Daguerreotype, Interesting Experiments

Daguerreotype, Interesting Experiments
Noticing an article touching some interesting experiments detailed before the French Academy of Science, at a recent sitting, illustrative of the facility with which opaque surfaces will leave their own likenesses upon polished surfaces with which they may be placed in contact or even juxtaposition, without the agency of light, the Albany Argus says:

"We regard these experiments and developments as among the most interesting and wonderful to which the important discoveries of the indefatigable Daguerre have given the impulse, and as destined to give to this era a marked prominence in the history of scientific research and attainment.

"As connected with this subject, it may be mentioned here that we have among us artists, who, without any undue pretensions to science, are pursuing kindred experiments not unworthy perhaps of being recorded, if not among the archives of the academies at least in the newspapers of the day. The result of one of these experiments we had a sight of the other day, and, at the risk of being set down as novices in these matters, we make bold to speak of it as a discovery scarcely less important or wonderful than those which have been deemed worthy of notice by the French academicians. If ever achieved before, the young man who did it never heard of its having been attempted.

We allude to the production of an exact copy (reversed of course) of a Daguerreotype miniature upon a copperplate. The copy had all the warmth of tint of a fine drawing in what the artists call "burnt sienna," we believe, more agreeable to the eye than the original, and, we had almost said, even more vivid and distinct in the minute touches and gradations of shadow; and, what appeared still more remarkable to us, the original silver plate was undimmed in lustre, and the miniature upon it as fresh and distinct as ever.
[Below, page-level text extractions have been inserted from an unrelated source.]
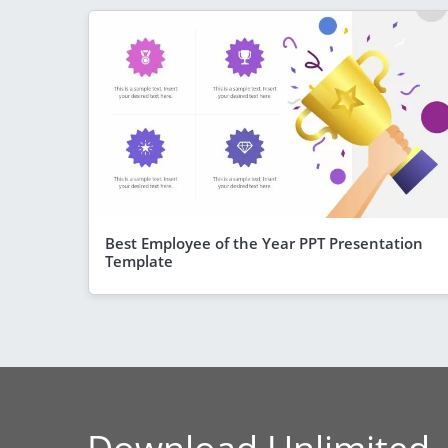
Best Employee of the Year PPT Presentation
Template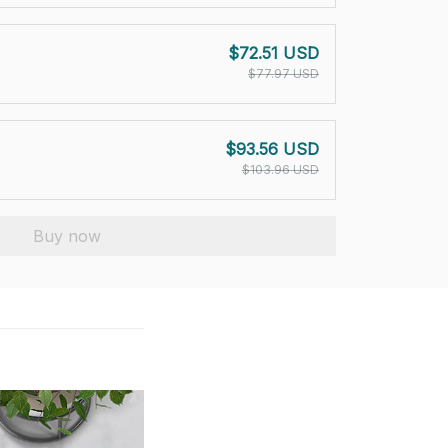
$72.51 USD
$77.97 USD
$93.56 USD
$103.96 USD
Buy now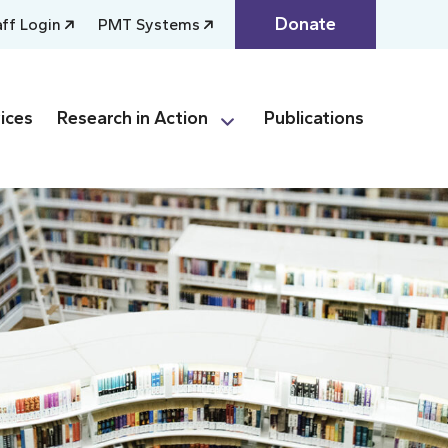
Donate
aff Login
PMT Systems
ices
Research in Action
Publications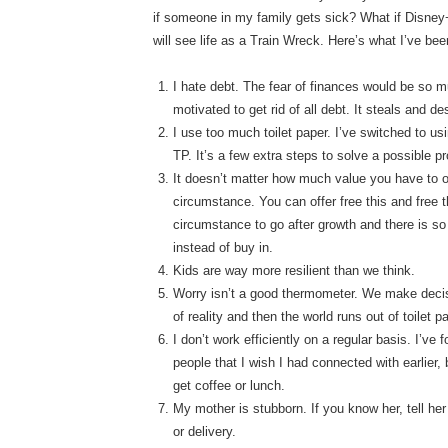
if someone in my family gets sick? What if Disney+
will see life as a Train Wreck. Here’s what I’ve be
I hate debt. The fear of finances would be so m
motivated to get rid of all debt. It steals and d
I use too much toilet paper. I’ve switched to u
TP. It’s a few extra steps to solve a possible pr
It doesn’t matter how much value you have to off
circumstance. You can offer free this and free t
circumstance to go after growth and there is s
instead of buy in.
Kids are way more resilient than we think.
Worry isn’t a good thermometer. We make decis
of reality and then the world runs out of toilet 
I don’t work efficiently on a regular basis. I’v
people that I wish I had connected with earlier,
get coffee or lunch.
My mother is stubborn. If you know her, tell her 
or delivery.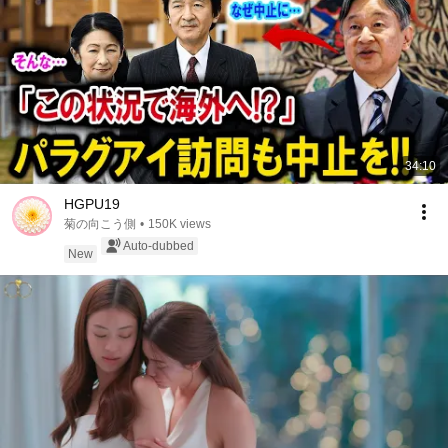
34:10
HGPU19
菊の向こう側
•
150K views
Auto-dubbed
New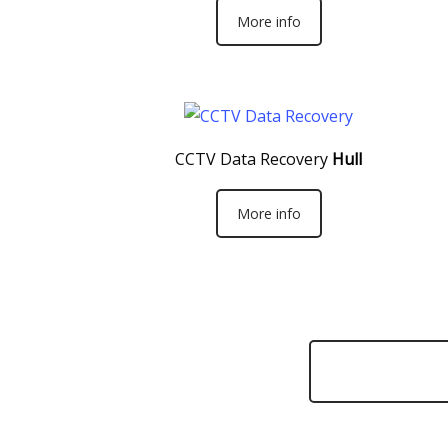
More info
CCTV Data Recovery
Hull
More info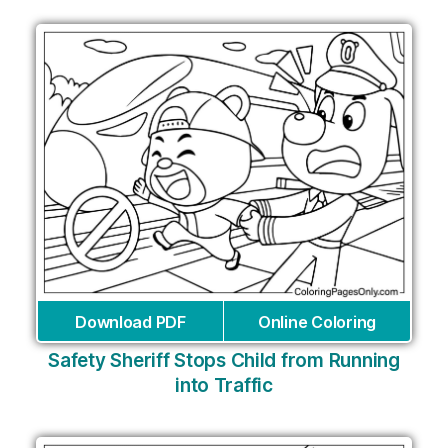
Download PDF
Online Coloring
Safety Sheriff Stops Child from Running
into Traffic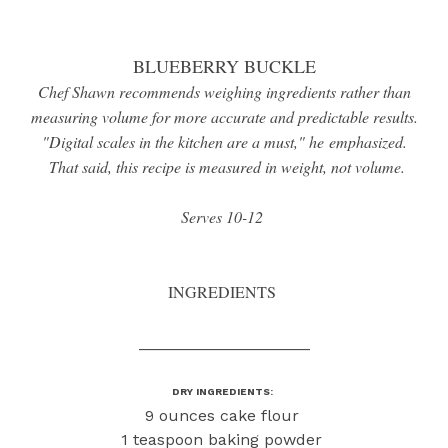
BLUEBERRY BUCKLE
Chef Shawn recommends weighing ingredients rather than
measuring volume for more accurate and predictable results.
"Digital scales in the kitchen are a must," he emphasized.
That said, this recipe is measured in weight, not volume.
Serves 10-12
INGREDIENTS
___________________
DRY INGREDIENTS:
9 ounces cake flour
1 teaspoon baking powder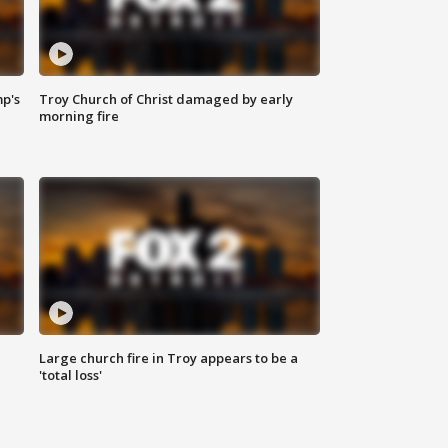
mp's
Troy Church of Christ damaged by early
morning fire
Large church fire in Troy appears to be a
'total loss'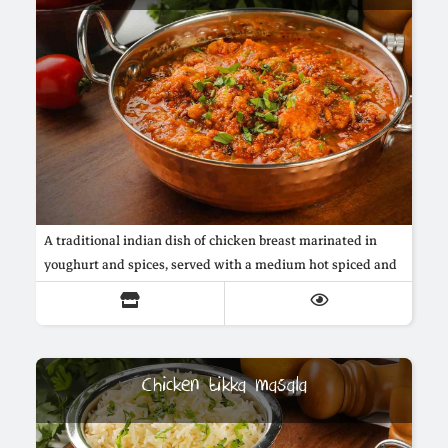
A traditional indian dish of chicken breast marinated in
youghurt and spices, served with a medium hot spiced and
creamy butter sauce
Chicken tikka masala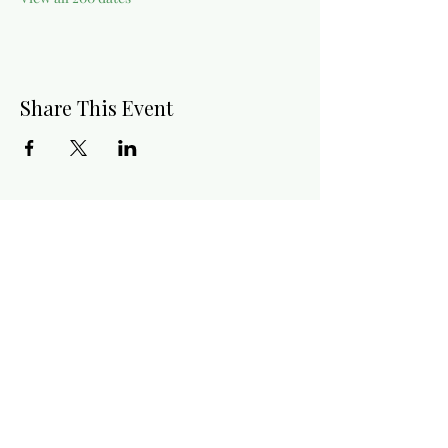
Share This Event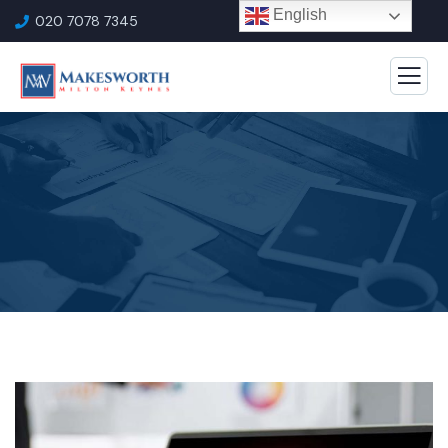
English
020 7078 7345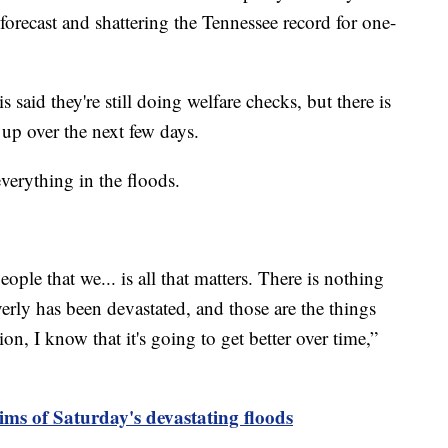
 forecast and shattering the Tennessee record for one-
aid they're still doing welfare checks, but there is
o up over the next few days.
everything in the floods.
ple that we... is all that matters. There is nothing
erly has been devastated, and those are the things
on, I know that it's going to get better over time,”
ims of Saturday's devastating floods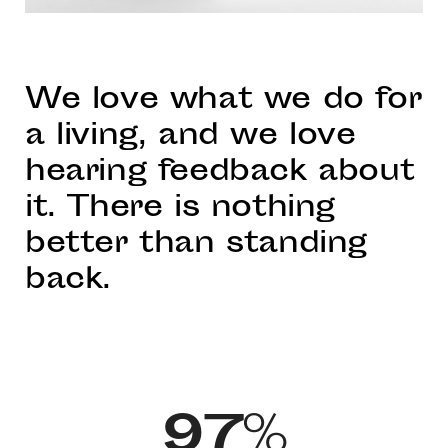
We love what we do for
a living, and we love
hearing feedback about
it. There is nothing
better than standing
back.
97
%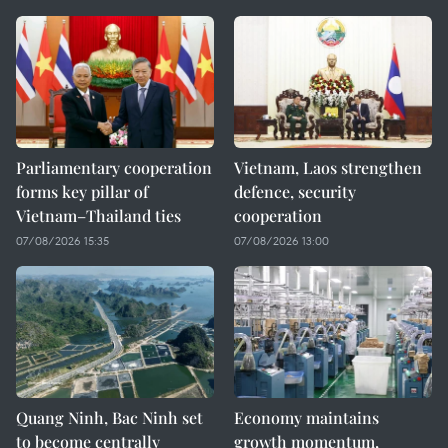
Parliamentary cooperation
Vietnam, Laos strengthen
forms key pillar of
defence, security
Vietnam–Thailand ties
cooperation
07/08/2026 15:35
07/08/2026 13:00
Quang Ninh, Bac Ninh set
Economy maintains
to become centrally
growth momentum,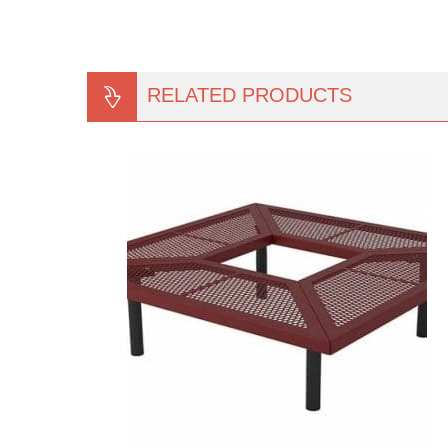
RELATED PRODUCTS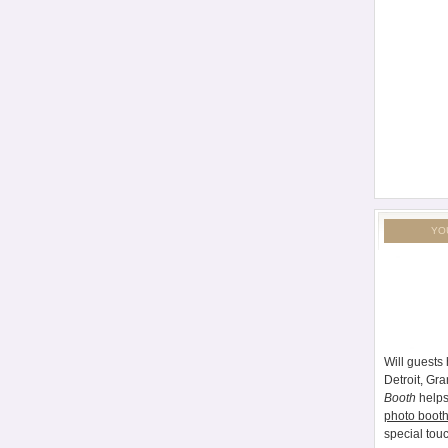
YO
Will guests 
Detroit, Gr
Booth
helps
photo booth
special tou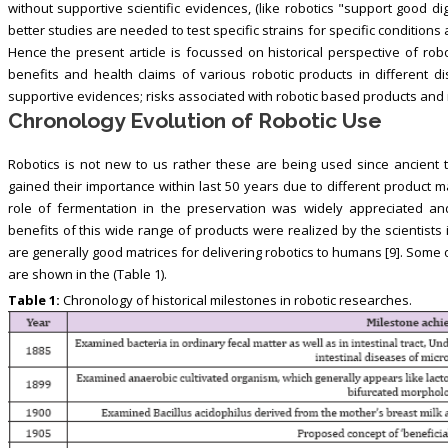
without supportive scientific evidences, (like robotics "support good d
better studies are needed to test specific strains for specific conditio
Hence the present article is focussed on historical perspective of rob
benefits and health claims of various robotic products in different dis
supportive evidences; risks associated with robotic based products and
Chronology Evolution of Robotic Use
Robotics is not new to us rather these are being used since ancient 
gained their importance within last 50 years due to different product
role of fermentation in the preservation was widely appreciated an
benefits of this wide range of products were realized by the scientists
are generally good matrices for delivering robotics to humans [9]. Some 
are shown in the (Table 1).
Table 1:
Chronology of historical milestones in robotic researches.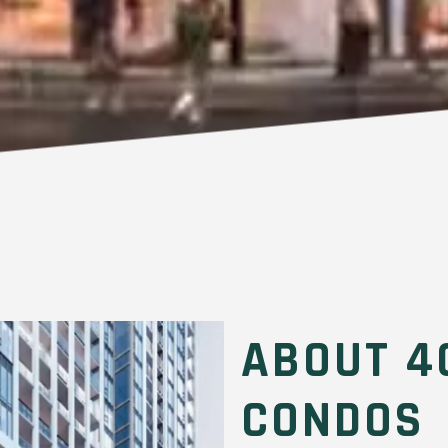
ABOUT 4
CONDOS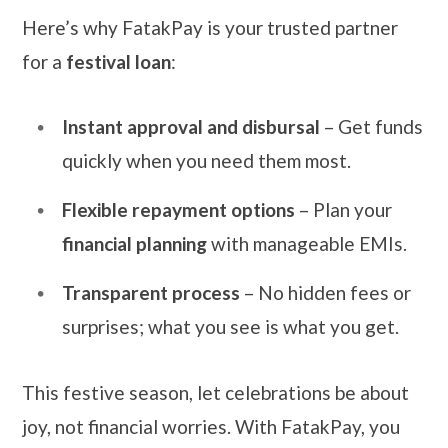
Here’s why FatakPay is your trusted partner
for a
festival loan
:
Instant approval and disbursal
– Get funds
quickly when you need them most.
Flexible repayment options
– Plan your
financial planning
with manageable EMIs.
Transparent process
– No hidden fees or
surprises; what you see is what you get.
This festive season, let celebrations be about
joy, not financial worries. With FatakPay, you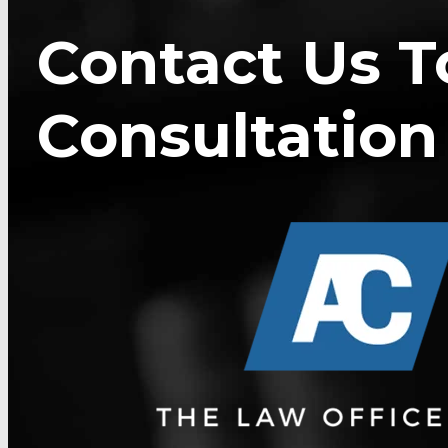
Contact Us T
Consultation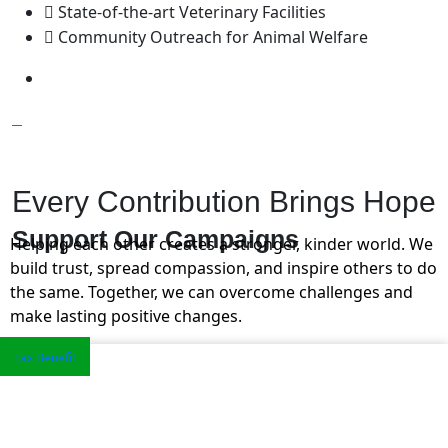
State-of-the-art Veterinary Facilities
Community Outreach for Animal Welfare
Every Contribution Brings Hope
Support Our
Campaigns
Helping each other creates a stronger, kinder world. We
build trust, spread compassion, and inspire others to do
the same. Together, we can overcome challenges and
make lasting positive changes.
Tax Benefit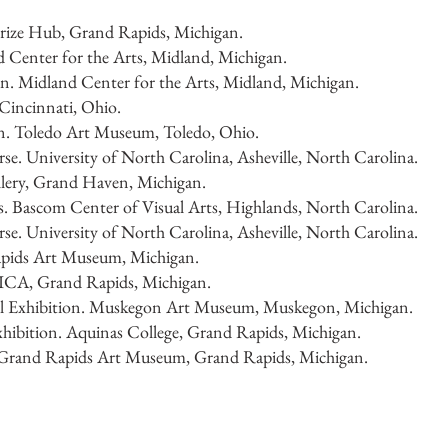
Prize Hub, Grand Rapids, Michigan.
d Center for the Arts, Midland, Michigan.
n. Midland Center for the Arts, Midland, Michigan.
incinnati, Ohio.
on. Toledo Art Museum, Toledo, Ohio.
e. University of North Carolina, Asheville, North Carolina.
llery, Grand Haven, Michigan.
. Bascom Center of Visual Arts, Highlands, North Carolina.
e. University of North Carolina, Asheville, North Carolina.
pids Art Museum, Michigan.
ICA, Grand Rapids, Michigan.
 Exhibition. Muskegon Art Museum, Muskegon, Michigan.
ibition. Aquinas College, Grand Rapids, Michigan.
n. Grand Rapids Art Museum, Grand Rapids, Michigan.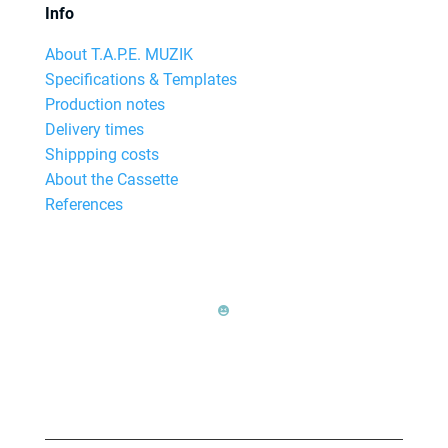
Info
About T.A.P.E. MUZIK
Specifications & Templates
Production notes
Delivery times
Shippping costs
About the Cassette
References
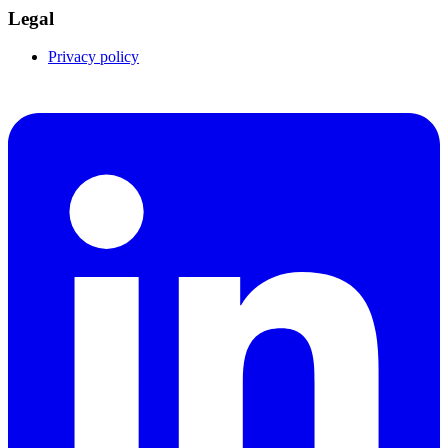
Legal
Privacy policy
No doubt copies of the same miniature might have been multiplied to an indefinite extent (or struck off, as the printers have it,) without injuring it in the least. "This impression in copper was produced in the way in which silver and other metals are plated or turned into gold by the galvanic process. The Daguerreotype plate was immersed in a solution of copper, the poles of the galvanic battery applied as usual, and the plate suffered to remain until the copper had formed, itself into another plate of sufficient thickness upon the silver. It was then removed, and the copper, cleaving readily from the silver, exhibit-d the reversed representation of the miniature which we have described in the position in which the subject sat. "The name of the successful experimenter (which we take the liberty to mention without his know-ledge) is James I. Jackson."